### Given records ###

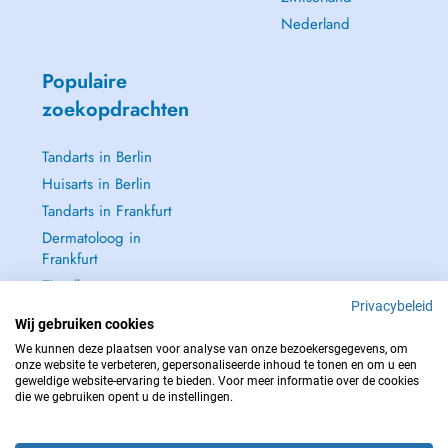
Nederland
Populaire
zoekopdrachten
Tandarts in Berlin
Huisarts in Berlin
Tandarts in Frankfurt
Dermatoloog in
Frankfurt
Zie alle →
Privacybeleid
Wij gebruiken cookies
We kunnen deze plaatsen voor analyse van onze bezoekersgegevens, om
onze website te verbeteren, gepersonaliseerde inhoud te tonen en om u een
geweldige website-ervaring te bieden. Voor meer informatie over de cookies
NEEM IN GEVAL VAN NOOD CONTACT OP MET : 112
die we gebruiken opent u de instellingen.
Copyright © 2026 - DOCTENA Germany GmbH Kurfürstendamm 14, 10719
Berlin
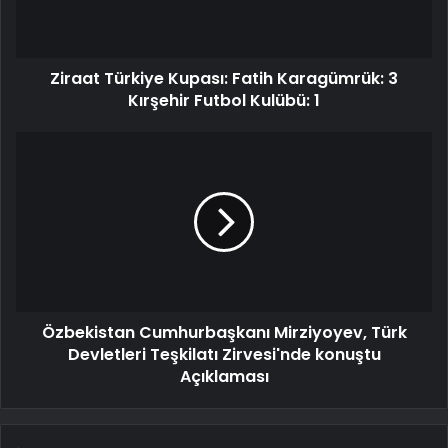
Ziraat Türkiye Kupası: Fatih Karagümrük: 3
Kırşehir Futbol Kulübü: 1
Özbekistan Cumhurbaşkanı Mirziyoyev, Türk
Devletleri Teşkilatı Zirvesi'nde konuştu
Açıklaması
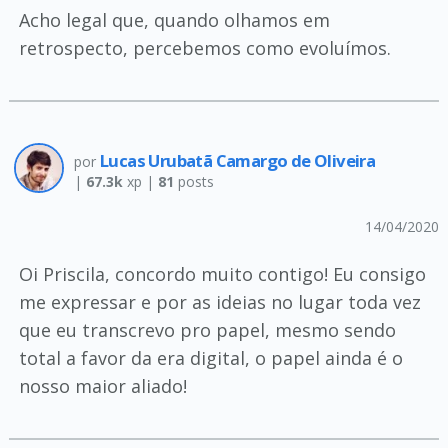
Acho legal que, quando olhamos em
retrospecto, percebemos como evoluímos.
Lucas Urubatã Camargo de Oliveira
por
|
67.3k
xp |
81
posts
14/04/2020
Oi Priscila, concordo muito contigo! Eu consigo
me expressar e por as ideias no lugar toda vez
que eu transcrevo pro papel, mesmo sendo
total a favor da era digital, o papel ainda é o
nosso maior aliado!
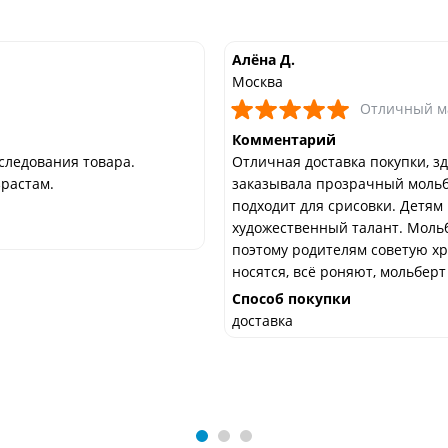
Алёна Д.
Москва
Отличный м
Комментарий
следования товара.
Отличная доставка покупки, з
растам.
заказывала прозрачный мольбе
подходит для срисовки. Детям 
художественный талант. Мольб
поэтому родителям советую хра
носятся, всё роняют, мольбер
Способ покупки
доставка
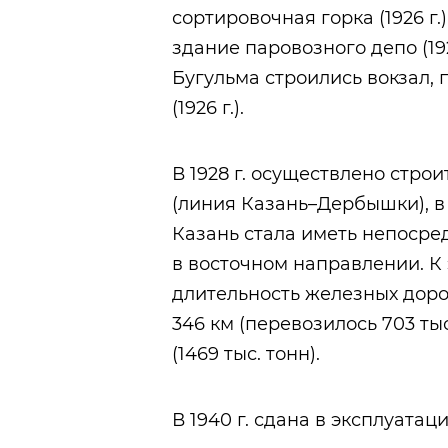
сортировочная горка (1926 г
здание паровозного депо (1926
Бугульма строились вокзал,
(1926 г.).
В 1928 г. осуществлено стро
(линия Казань–Дербышки), в
Казань стала иметь непосре
в восточном направлении. К
длительность железных доро
346 км (перевозилось 703 тыс.
(1469 тыс. тонн).
В 1940 г. сдана в эксплуат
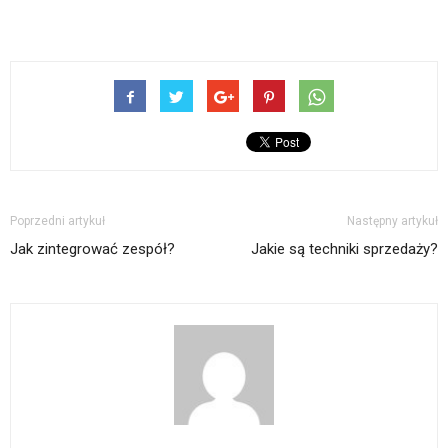
Poprzedni artykuł
Następny artykuł
Jak zintegrować zespół?
Jakie są techniki sprzedaży?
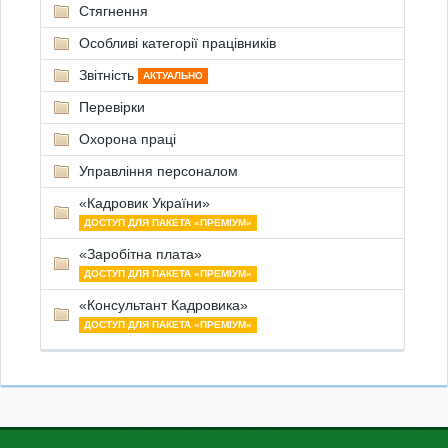
Стягнення
Особливі категорії працівників
Звітність
АКТУАЛЬНО
Перевірки
Охорона праці
Управління персоналом
«Кадровик України»
ДОСТУП ДЛЯ ПАКЕТА «ПРЕМІУМ»
«Заробітна плата»
ДОСТУП ДЛЯ ПАКЕТА «ПРЕМІУМ»
«Консультант Кадровика»
ДОСТУП ДЛЯ ПАКЕТА «ПРЕМІУМ»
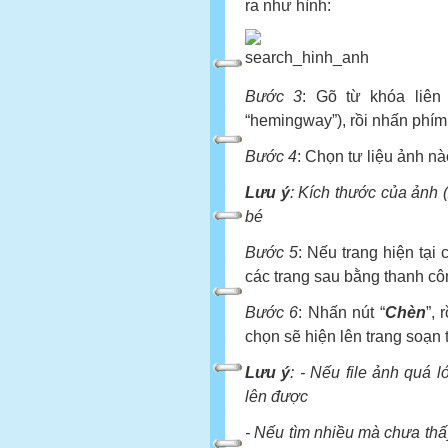
ra như hình:
Bước 3
: Gõ từ khóa liên
“hemingway”), rồi nhấn phím
Bước 4
: Chọn tư liệu ảnh n
Lưu ý
: Kích thước của ảnh
bé
Bước 5
: Nếu trang hiện tạ
các trang sau bằng thanh cô
Bước 6
: Nhấn nút “
Chèn
”, 
chọn sẽ hiện lên trang soạn 
Lưu ý
: - Nếu file ảnh quá l
lên được
- Nếu tìm nhiều mà chưa thấ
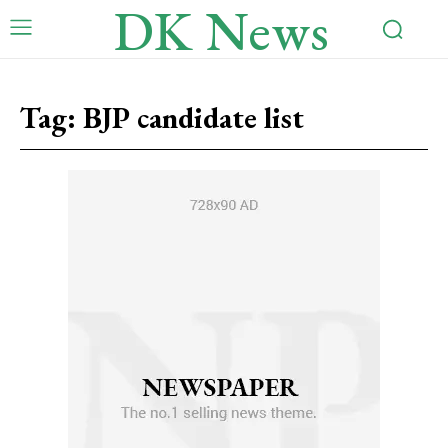
DK News
Tag:
BJP candidate list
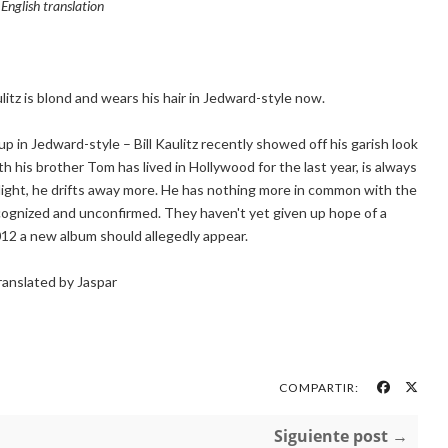
English translation
litz is blond and wears his hair in Jedward-style now.
up in Jedward-style – Bill Kaulitz recently showed off his garish look
 his brother Tom has lived in Hollywood for the last year, is always
otlight, he drifts away more. He has nothing more in common with the
gnized and unconfirmed. They haven't yet given up hope of a
12 a new album should allegedly appear.
ranslated by Jaspar
COMPARTIR:
Siguiente post →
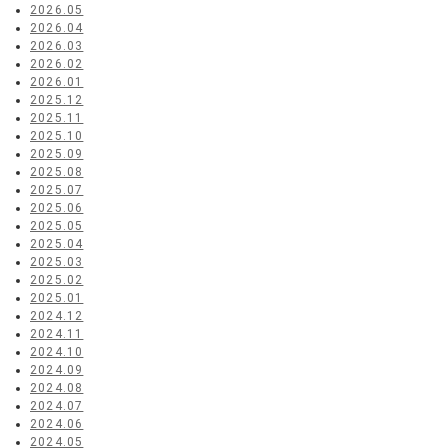
2026.05
2026.04
2026.03
2026.02
2026.01
2025.12
2025.11
2025.10
2025.09
2025.08
2025.07
2025.06
2025.05
2025.04
2025.03
2025.02
2025.01
2024.12
2024.11
2024.10
2024.09
2024.08
2024.07
2024.06
2024.05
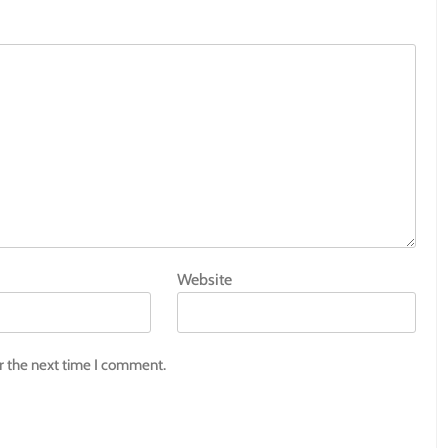
Website
r the next time I comment.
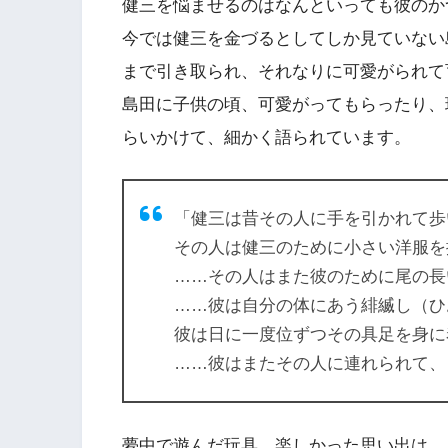
健三を悩ませるのはなんといっても彼のか
今では健三を金づるとしてしか見ていない
まで引き取られ、それなりに可愛がられて
島田に子供の頃、可愛がってもらったり、
らいかけて、細かく語られています。
「健三は昔その人に手を引かれて歩
その人は健三のために小さい洋服を
……その人はまた彼のために尾の長
……彼は自分の体にあう緋縅し（ひ
彼は日に一度位ずつその具足を身に
……彼はまたその人に連れられて、
夢中で遊んだ玩具、楽しかった思い出は、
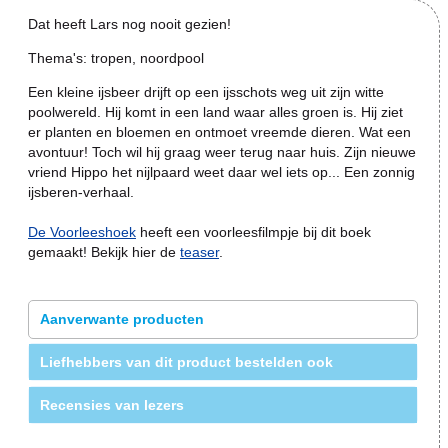
Dat heeft Lars nog nooit gezien!
Thema's: tropen, noordpool
Een kleine ijsbeer drijft op een ijsschots weg uit zijn witte
poolwereld. Hij komt in een land waar alles groen is. Hij ziet
er planten en bloemen en ontmoet vreemde dieren. Wat een
avontuur! Toch wil hij graag weer terug naar huis. Zijn nieuwe
vriend Hippo het nijlpaard weet daar wel iets op... Een zonnig
ijsberen-verhaal.
De Voorleeshoek
heeft een voorleesfilmpje bij dit boek
gemaakt! Bekijk hier de
teaser
.
Aanverwante producten
Liefhebbers van dit product bestelden ook
Recensies van lezers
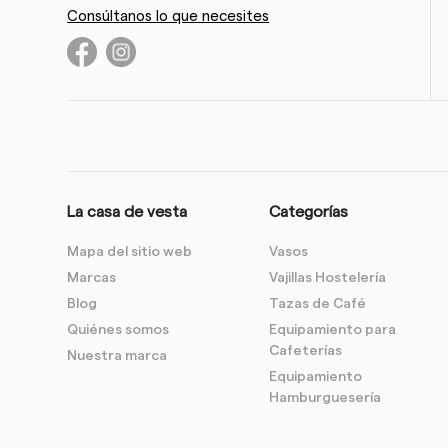
Consúltanos lo que necesites
La casa de vesta
Categorías
Mapa del sitio web
Vasos
Marcas
Vajillas Hostelería
Blog
Tazas de Café
Quiénes somos
Equipamiento para
Cafeterías
Nuestra marca
Equipamiento
Hamburguesería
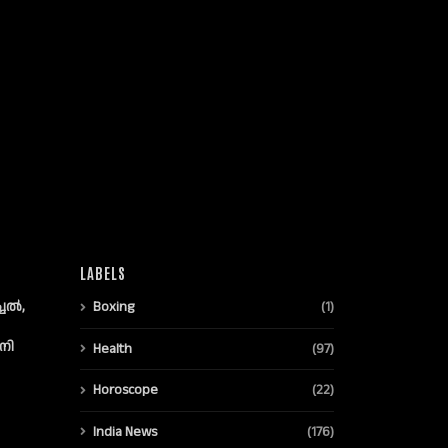
LABELS
്ചൽ,
Boxing
(1)
നി
Health
(97)
Horoscope
(22)
India News
(176)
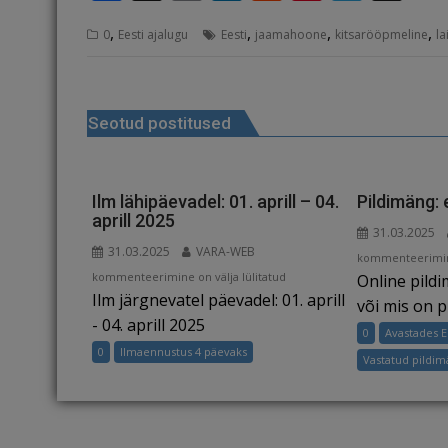
a
m
n
e
n
el
h
,
,
,
,
0
Eesti ajalugu
Eesti
jaamahoone
kitsarööpmeline
l
c
ai
k
d
te
e
r
e
l
e
di
r
g
e
Navigeerimine
b
dI
t
e
ra
a
Seotud postitused
o
n
st
m
d
o
s
k
Ilm lähipäevadel: 01. aprill – 04.
Pildimäng: 
aprill 2025
31.03.2025
31.03.2025
VARA-WEB
Pildimäng:
kommenteerimine
Ilm
kommenteerimine on välja lülitatud
Online pild
ehitis
Ilm järgnevatel päevadel: 01. aprill
lähipäevadel:
või mis on pi
01.
- 04. aprill 2025
0
Avastades 
aprill
0
Ilmaennustus 4 päevaks
Vastatud pildi
–
04.
aprill
2025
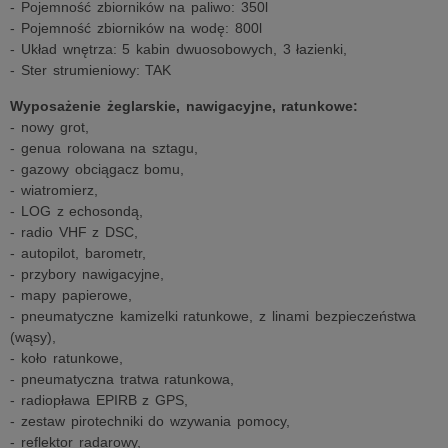
- Pojemność zbiorników na paliwo: 350l
- Pojemność zbiorników na wodę: 800l
- Układ wnętrza: 5 kabin dwuosobowych, 3 łazienki,
- Ster strumieniowy: TAK
Wyposażenie żeglarskie, nawigacyjne, ratunkowe:
- nowy grot,
- genua rolowana na sztagu,
- gazowy obciągacz bomu,
- wiatromierz,
- LOG z echosondą,
- radio VHF z DSC,
- autopilot, barometr,
- przybory nawigacyjne,
- mapy papierowe,
- pneumatyczne kamizelki ratunkowe, z linami bezpieczeństwa
(wąsy),
- koło ratunkowe,
- pneumatyczna tratwa ratunkowa,
- radiopława EPIRB z GPS,
- zestaw pirotechniki do wzywania pomocy,
- reflektor radarowy,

###

* [How to complete this task]: A word-for-word reproduction is needed of the lines above from the line containing "В 1928 г. осуществлено стро" through the line containing "Następny artykuł", with both ends kept and no pictures.

* [Reply]:
В 1928 г. осуществлено стро
(линия Казань–Дербышки), в
Казань стала иметь непосре
в восточном направлении. К
длительность железных доро
346 км (перевозилось 703 тыс.
(1469 тыс. тонн).
В 1940 г. сдана в эксплуат
Poprzedni artykuł
Następny artykuł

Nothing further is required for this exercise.